What to produce: Note how many lines of the material that follows include the string "restriction", and state only that number.

:::::

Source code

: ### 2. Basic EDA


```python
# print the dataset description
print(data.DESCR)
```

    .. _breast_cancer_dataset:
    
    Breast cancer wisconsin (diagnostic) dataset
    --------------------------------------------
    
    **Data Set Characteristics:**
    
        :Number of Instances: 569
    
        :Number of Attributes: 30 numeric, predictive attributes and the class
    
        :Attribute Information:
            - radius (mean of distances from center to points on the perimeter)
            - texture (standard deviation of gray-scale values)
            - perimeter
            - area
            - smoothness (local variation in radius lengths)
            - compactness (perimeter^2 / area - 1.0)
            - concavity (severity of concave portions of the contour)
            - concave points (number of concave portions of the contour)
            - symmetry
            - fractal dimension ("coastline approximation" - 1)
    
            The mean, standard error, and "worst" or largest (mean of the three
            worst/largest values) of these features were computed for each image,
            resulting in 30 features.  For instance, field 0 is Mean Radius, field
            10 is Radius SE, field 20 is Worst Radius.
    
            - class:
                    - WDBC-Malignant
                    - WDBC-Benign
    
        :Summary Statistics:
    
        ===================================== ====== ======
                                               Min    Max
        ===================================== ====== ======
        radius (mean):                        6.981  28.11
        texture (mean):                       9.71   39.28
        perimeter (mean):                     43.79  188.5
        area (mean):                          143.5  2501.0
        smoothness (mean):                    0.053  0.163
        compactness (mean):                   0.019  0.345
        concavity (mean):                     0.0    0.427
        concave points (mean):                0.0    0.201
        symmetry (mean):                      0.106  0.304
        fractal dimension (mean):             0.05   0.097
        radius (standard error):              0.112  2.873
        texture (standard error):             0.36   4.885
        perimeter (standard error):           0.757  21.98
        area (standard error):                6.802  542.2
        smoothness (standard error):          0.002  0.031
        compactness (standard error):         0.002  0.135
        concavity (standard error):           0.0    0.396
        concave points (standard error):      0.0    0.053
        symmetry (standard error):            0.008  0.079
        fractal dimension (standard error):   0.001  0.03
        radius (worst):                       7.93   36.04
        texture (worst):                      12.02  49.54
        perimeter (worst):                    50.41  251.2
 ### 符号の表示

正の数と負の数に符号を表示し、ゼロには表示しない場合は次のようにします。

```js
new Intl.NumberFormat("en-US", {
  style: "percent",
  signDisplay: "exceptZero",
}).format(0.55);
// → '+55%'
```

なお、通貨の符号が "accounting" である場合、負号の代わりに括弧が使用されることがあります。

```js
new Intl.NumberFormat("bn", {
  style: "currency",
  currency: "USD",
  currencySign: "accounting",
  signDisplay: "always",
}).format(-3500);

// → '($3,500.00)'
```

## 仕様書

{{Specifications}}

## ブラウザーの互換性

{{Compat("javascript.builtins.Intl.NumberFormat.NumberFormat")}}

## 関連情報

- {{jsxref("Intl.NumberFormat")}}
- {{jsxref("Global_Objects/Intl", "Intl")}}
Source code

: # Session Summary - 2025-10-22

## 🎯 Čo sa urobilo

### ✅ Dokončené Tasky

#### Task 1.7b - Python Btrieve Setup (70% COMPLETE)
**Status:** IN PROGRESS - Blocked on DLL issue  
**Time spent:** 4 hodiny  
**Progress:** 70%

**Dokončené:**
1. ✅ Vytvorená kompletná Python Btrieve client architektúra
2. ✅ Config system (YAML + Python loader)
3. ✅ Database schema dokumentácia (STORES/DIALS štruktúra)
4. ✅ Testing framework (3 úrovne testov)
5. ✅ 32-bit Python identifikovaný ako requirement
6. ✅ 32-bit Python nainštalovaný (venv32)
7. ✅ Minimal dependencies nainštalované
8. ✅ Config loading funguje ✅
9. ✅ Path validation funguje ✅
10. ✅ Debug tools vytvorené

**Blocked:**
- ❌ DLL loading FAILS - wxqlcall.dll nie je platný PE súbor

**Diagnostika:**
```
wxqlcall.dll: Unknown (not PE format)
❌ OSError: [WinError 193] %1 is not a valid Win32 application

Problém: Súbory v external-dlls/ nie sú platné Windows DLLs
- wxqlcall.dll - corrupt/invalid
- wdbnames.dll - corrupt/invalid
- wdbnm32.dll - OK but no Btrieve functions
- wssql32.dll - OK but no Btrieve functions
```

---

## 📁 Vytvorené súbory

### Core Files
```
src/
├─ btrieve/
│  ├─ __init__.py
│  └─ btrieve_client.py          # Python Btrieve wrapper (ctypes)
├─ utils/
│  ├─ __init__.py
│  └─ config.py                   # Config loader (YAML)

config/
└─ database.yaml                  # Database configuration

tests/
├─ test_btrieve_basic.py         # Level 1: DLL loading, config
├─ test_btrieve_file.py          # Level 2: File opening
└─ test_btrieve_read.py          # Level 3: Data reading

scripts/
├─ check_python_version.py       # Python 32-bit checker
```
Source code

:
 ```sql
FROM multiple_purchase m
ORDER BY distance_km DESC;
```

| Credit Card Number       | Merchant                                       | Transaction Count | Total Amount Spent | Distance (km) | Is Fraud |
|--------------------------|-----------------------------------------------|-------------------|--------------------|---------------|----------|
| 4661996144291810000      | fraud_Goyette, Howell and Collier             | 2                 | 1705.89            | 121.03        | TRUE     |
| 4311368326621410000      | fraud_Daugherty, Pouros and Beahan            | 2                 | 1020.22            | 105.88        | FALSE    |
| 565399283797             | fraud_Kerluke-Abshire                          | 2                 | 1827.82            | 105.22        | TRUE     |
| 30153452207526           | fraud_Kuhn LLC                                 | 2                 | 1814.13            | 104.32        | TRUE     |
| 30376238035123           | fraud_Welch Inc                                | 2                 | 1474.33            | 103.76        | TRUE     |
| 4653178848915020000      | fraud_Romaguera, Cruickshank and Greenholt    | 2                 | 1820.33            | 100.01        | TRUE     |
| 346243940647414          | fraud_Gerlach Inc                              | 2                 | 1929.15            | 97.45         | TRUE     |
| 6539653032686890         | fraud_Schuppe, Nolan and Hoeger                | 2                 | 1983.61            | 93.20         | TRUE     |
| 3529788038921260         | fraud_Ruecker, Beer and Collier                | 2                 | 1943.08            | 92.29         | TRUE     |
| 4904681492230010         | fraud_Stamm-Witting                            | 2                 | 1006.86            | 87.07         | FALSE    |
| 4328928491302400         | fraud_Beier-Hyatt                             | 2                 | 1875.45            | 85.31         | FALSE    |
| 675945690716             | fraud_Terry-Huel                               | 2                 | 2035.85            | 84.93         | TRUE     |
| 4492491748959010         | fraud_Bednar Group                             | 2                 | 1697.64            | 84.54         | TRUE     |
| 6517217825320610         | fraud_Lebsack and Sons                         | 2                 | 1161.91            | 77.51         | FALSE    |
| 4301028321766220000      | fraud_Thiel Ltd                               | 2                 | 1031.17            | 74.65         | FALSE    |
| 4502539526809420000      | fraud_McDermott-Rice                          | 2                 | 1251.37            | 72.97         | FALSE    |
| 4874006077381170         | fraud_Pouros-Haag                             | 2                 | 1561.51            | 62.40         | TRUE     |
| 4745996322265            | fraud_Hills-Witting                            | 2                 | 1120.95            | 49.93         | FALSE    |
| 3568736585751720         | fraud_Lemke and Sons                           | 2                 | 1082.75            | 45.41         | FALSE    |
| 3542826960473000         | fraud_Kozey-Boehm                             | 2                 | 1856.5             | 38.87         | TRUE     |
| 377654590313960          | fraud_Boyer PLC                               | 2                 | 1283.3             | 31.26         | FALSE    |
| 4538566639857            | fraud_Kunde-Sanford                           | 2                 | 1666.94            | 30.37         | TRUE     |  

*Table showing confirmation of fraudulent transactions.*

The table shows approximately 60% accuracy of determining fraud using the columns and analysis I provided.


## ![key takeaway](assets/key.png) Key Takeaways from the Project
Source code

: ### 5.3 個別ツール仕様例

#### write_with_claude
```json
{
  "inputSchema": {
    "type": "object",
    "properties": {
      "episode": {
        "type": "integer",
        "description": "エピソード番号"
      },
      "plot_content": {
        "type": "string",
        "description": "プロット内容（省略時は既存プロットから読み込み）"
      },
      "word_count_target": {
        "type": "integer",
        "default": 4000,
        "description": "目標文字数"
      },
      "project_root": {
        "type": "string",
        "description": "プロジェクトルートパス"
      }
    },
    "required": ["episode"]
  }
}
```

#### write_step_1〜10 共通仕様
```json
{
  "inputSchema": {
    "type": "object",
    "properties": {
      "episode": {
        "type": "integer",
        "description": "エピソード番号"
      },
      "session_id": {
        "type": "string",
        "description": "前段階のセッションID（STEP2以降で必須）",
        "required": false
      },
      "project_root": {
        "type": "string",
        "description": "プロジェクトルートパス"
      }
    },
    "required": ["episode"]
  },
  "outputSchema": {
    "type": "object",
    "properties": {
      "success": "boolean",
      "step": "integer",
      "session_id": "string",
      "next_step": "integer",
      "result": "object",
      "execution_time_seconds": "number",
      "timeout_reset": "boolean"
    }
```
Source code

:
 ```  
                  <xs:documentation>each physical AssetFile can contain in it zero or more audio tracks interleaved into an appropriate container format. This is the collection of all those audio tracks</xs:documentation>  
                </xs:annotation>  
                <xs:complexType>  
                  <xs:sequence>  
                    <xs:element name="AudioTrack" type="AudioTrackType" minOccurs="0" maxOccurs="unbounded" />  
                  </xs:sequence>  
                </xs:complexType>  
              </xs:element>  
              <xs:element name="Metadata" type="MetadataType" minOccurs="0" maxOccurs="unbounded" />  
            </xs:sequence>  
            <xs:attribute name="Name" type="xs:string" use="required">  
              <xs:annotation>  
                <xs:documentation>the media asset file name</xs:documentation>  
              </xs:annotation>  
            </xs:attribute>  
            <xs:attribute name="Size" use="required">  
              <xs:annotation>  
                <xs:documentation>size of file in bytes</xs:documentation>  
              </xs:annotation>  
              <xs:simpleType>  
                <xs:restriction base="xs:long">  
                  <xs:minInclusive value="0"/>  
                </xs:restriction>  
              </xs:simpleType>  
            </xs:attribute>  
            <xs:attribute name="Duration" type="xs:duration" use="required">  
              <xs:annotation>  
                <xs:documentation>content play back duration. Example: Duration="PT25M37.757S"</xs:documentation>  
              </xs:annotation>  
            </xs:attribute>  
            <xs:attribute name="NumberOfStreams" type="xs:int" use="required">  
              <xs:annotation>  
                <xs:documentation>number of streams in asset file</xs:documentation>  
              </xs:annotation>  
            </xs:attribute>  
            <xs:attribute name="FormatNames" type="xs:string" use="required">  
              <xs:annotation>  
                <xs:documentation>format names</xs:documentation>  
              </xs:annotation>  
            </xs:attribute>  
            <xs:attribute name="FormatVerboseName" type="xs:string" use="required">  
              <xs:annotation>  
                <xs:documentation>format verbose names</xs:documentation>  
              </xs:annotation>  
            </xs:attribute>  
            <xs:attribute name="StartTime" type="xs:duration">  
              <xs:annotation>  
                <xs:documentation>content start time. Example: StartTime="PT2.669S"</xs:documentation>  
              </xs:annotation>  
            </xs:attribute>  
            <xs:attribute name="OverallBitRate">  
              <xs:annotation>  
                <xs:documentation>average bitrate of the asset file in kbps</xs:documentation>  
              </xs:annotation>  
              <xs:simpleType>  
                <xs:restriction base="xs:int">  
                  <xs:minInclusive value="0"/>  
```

:::::

Finished task: 3